Perhaps we will never evolve past this fear of uncleanliness, inferiority and backwardness. Perhaps it is through this fear that we finally see the intricate balance between education for the greater good and agendas that compromise our bodily agency. Perhaps we are at a crossroads, where we need this fear. As regulations are lifted, case rates fluctuate up and down, and vaccinations are increasing, maybe we just need our own Grim Reaper to put us in our place, prod us in the direction of something more normal-ish.
Footnotes
[1] During the early 1900s, Mexico was considered to be at a crossroads, looking to modernize following the violent Mexican Revolution. After the Sanitary Code of Mexico was adopted in 1891, health education programs were boosted significantly, viewed as fundamental to the nation and essential to the modernity of Mexico City. These education programs took the forms of public lectures and talks, conventions such as the Popular Hygiene Exhibition of 1910, and the Section of Hygienic Education and Propaganda’s promotional pamphlets, television broadcasts, and radio shows.

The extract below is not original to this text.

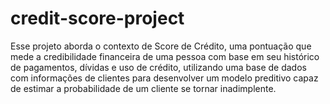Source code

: # credit-score-project
Esse projeto aborda o contexto de Score de Crédito, uma pontuação que mede a credibilidade financeira de uma pessoa com base em seu histórico de pagamentos, dívidas e uso de crédito, utilizando uma base de dados com informações de clientes para desenvolver um modelo preditivo capaz de estimar a probabilidade de um cliente se tornar inadimplente.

[2] Kozlik’s works with the Institute of Health Education of Prague include Stop, which depicts a woman with dirty palm prints all over her nude body and a “Stop AIDS” sign over her genitals, and Vernosti proti AIDS, which consists of a light colored background, littered with lipstick stains and the words “Vernosti proti AIDS”, translating roughly to “loyalty against AIDS”. According to the Wellcome Collection’s copy of Vernosti proti AIDS, the image cites promiscuity as a risk factor for AIDS.
[3] Kozlik’s works seem to target those who engage in sexual activity with women; however, at the height of the AIDS epidemic, gay and bisexual men, disproportionately people of color, were contracting the virus at the highest rates, with thousands becoming infected. Similarly, the Grim Reaper ad, which only came out two years prior to Kozlik’s works, obviously targets the cis, heteronormative nuclear family, an audience not at the highest risk of exposure to the disease.
Works Cited
“A Timeline of HIV and AIDS.” HIV.gov. U.S. Department of Health and Human Services, April 8, 2021. https://www.hiv.gov/hiv-basics/overview/history/hiv-and-aids-timeline.
Agostoni, Claudia. “Popular Health Education and Propaganda in Times of Peace and War
in Mexico City, 1890s–1920s.” American Journal of Public Health 96, no. 1 (March 26,
2006): 52–61. https://doi.org/10.2105/ajph.2004.044388.
Alter, Joseph S. Gandhi’s Body: Sex, Diet, and the Politics of Nationalism. Philadelphia,
PA: University of Pennsylvania Press, 2000.
Kozlik, Vladimir. Vernosti Proti AIDS. 1989. Wellcome Collection.
https://wellcomecollection.org/works/aprpbat9.
Lorenzini, Daniele. “Biopolitics in the Time of Coronavirus.” Critical Inquiry 47, no. S2 (April 2, 2020): 1–6. https://doi.org/10.1086/711432.
Rogaski, Ruth. Hygienic Modernity: Meanings of Health and Disease in Treaty-Port
China. Berkeley, CA: Univ. of California Press, 2014.